Now that we have a definition of state, we can define a transaction to be a related set of operations on an application's state. Transactions help bring order to the enterprise by combining multiple operations into a single, atomic action. Either all the individual operations complete or none of them complete. Transactions also lay out some ground rules, or protocols, by which all concurrent transactions abide to communicate with the data stores and ensure that no one steps on another's toes.
ACID Transactions
There are four basic properties that govern transactions, commonly referred to by the acronym ACID:
Atomicity—
A transaction is atomic. All the individual actions that make up a transaction are encapsulated into a single unit of work. Either all the actions occur or none of them occur. The granularity of these operations is up to the developer.
Consistency—
Any alteration that a transaction makes to the data always abides by and fulfills the rules of the data store. When it ends, it leaves the data in the same consistent state. If the transaction fails, the data is in the same state it was when the transaction began.
Isolation—
The transaction operates independent of and isolated from any other concurrent transactions on the data store. Only after the transaction has completed can its changes be viewed by other applications and transactions.
Durability—
The transaction's alterations persist, or are durable. After the transaction has completed, the updated (or rolled back) data is written securely to the data store. In the event of any future system failure, the data can be restored.
Consider the example of an ATM bank machine user who wants to transfer $500 from her checking account into her savings account. Atomicity assures us that either all the actions to complete her transfer commit successfully or none of them does. There are many individual actions that encapsulate the transfer transaction. You can identify the following three high-level actions:
Her checking account is verified to hold at least $500. The $500 is subtracted from her checking account. The $500 is added to her savings account.
Should there be a failure in any one of these individual actions to commit (for example, insufficient funds found, power failure, savings account invalid, and so on), they're all rolled back to their original pre-transaction states.
Consistency ensures that all the data is updated appropriately and resources are released back to the system. Our ATM user can be sure that each time she transfers funds from one account to the other, the numerical amounts are updated in the correct format required by the database. Let's assume that the transaction fails after step 2 and before step 3 can complete. In this case, the $500 must be put back into the user's checking account.

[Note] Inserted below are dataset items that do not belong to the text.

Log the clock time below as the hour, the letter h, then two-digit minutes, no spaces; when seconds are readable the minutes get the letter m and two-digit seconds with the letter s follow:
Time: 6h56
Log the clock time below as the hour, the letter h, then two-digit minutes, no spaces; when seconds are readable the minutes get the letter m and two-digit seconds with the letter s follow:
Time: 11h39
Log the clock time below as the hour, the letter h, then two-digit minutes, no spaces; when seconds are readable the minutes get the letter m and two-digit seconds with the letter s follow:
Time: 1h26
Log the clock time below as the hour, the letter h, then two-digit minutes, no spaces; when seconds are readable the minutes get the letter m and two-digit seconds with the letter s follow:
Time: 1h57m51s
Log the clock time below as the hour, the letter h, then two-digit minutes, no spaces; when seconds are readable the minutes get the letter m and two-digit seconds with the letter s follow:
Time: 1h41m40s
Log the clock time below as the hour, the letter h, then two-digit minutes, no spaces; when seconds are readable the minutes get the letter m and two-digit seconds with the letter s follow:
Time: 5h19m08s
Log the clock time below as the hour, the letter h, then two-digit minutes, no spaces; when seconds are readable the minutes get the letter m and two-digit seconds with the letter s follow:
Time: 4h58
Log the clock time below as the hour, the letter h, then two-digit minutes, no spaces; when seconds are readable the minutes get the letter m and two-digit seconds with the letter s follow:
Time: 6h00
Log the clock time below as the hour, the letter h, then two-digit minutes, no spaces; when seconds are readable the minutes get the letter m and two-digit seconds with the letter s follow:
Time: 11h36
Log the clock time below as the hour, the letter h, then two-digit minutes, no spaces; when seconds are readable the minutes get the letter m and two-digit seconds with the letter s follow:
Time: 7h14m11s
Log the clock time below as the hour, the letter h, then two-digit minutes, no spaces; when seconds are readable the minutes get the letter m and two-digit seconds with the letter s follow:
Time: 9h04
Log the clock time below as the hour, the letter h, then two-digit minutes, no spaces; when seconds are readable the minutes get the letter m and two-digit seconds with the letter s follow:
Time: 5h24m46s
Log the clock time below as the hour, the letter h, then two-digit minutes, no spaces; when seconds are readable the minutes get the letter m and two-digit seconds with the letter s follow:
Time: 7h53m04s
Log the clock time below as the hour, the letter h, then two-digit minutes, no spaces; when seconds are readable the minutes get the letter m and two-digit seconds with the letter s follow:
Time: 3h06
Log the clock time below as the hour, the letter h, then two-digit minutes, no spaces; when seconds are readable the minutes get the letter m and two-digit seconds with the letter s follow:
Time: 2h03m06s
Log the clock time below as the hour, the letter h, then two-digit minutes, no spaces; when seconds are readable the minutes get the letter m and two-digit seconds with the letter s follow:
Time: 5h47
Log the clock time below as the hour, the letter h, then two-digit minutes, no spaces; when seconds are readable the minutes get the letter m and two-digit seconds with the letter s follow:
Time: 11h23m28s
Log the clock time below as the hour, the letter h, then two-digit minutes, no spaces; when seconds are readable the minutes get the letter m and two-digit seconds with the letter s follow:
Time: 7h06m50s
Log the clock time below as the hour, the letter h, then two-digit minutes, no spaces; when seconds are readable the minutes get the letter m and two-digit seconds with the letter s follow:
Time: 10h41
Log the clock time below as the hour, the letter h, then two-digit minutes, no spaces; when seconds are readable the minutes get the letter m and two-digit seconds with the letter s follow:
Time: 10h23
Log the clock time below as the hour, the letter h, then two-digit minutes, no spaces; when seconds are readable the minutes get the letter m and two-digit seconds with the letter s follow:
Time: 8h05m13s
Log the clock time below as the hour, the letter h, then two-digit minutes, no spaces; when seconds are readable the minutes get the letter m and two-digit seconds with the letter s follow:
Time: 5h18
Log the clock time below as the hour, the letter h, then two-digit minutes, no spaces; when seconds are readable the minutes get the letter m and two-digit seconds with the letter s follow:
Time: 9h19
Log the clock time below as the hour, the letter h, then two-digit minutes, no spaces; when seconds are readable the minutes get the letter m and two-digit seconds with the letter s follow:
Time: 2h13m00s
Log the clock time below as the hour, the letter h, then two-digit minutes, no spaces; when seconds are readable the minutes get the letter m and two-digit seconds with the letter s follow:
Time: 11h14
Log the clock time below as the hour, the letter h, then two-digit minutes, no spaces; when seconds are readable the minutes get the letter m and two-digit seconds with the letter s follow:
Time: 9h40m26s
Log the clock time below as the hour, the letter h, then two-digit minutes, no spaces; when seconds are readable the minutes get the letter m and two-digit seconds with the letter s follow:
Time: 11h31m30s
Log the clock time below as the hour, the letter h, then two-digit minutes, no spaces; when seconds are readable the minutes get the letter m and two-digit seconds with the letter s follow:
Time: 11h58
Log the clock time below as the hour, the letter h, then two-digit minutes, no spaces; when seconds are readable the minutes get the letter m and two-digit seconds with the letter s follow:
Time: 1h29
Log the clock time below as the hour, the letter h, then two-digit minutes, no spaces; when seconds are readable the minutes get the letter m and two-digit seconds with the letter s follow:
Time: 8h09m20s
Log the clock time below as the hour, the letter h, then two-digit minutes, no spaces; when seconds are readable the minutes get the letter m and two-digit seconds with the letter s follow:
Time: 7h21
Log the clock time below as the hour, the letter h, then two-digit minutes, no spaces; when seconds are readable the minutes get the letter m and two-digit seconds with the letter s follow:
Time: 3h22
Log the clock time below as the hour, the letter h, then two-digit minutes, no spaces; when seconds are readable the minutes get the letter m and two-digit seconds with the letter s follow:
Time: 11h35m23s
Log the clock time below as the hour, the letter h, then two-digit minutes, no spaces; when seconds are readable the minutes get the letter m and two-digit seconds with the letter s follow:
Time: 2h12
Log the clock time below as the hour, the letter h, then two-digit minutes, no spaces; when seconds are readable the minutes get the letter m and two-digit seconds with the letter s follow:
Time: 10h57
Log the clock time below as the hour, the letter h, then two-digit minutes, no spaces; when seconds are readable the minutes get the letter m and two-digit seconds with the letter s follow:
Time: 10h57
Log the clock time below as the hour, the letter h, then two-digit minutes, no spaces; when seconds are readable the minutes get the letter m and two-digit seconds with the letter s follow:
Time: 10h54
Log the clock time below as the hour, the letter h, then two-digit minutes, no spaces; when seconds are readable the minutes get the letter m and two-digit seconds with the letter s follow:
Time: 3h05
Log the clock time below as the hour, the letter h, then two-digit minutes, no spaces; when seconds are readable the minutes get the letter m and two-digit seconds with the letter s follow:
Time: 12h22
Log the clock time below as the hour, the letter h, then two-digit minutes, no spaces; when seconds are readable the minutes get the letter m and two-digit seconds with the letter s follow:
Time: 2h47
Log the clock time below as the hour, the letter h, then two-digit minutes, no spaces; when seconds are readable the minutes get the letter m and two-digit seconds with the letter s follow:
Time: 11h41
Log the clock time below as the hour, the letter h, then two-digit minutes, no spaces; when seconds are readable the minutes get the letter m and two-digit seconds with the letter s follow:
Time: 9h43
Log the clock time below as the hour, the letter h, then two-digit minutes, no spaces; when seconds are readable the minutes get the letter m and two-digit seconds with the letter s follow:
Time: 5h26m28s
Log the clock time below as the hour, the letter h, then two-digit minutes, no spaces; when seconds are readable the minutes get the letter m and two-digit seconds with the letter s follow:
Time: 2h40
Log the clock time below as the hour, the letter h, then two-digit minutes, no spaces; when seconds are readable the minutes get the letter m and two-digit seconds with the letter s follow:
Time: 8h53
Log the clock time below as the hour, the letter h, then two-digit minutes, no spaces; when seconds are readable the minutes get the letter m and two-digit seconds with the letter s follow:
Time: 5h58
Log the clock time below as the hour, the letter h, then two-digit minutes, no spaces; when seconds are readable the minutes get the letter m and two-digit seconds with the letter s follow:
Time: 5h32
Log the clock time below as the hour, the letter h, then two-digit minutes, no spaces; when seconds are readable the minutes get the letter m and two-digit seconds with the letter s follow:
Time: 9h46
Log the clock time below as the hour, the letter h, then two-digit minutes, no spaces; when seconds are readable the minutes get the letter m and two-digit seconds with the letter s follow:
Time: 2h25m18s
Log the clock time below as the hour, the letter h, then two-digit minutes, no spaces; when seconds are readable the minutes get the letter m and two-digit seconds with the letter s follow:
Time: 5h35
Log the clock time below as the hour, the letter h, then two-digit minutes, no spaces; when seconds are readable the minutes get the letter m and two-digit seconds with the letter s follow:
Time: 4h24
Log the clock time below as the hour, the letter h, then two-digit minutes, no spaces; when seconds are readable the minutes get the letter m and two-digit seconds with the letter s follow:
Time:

Isolation ensures that while the transaction is in process, no unexpected changes can occur in the data store. Suppose that the user's spouse attempts to make a withdrawal from the same checking account at the same time, but at a different ATM location. Isolation ensures that the first transaction (the transfer) is insulated from the second transaction (the withdrawal). The withdrawal transaction cannot access the checking account data until the transfer transaction completes. As we'll see, there are a few varying degrees of isolation that may be configured programmatically.
Durability ensures that if the user has transferred $500, she'll see that change the next time she checks her accounts, regardless of any power outages or database failures that might occur before that time.
Local Versus Global Transactions
A transaction is often classified as being either local or global, depending on its management and the number of resources it may alter.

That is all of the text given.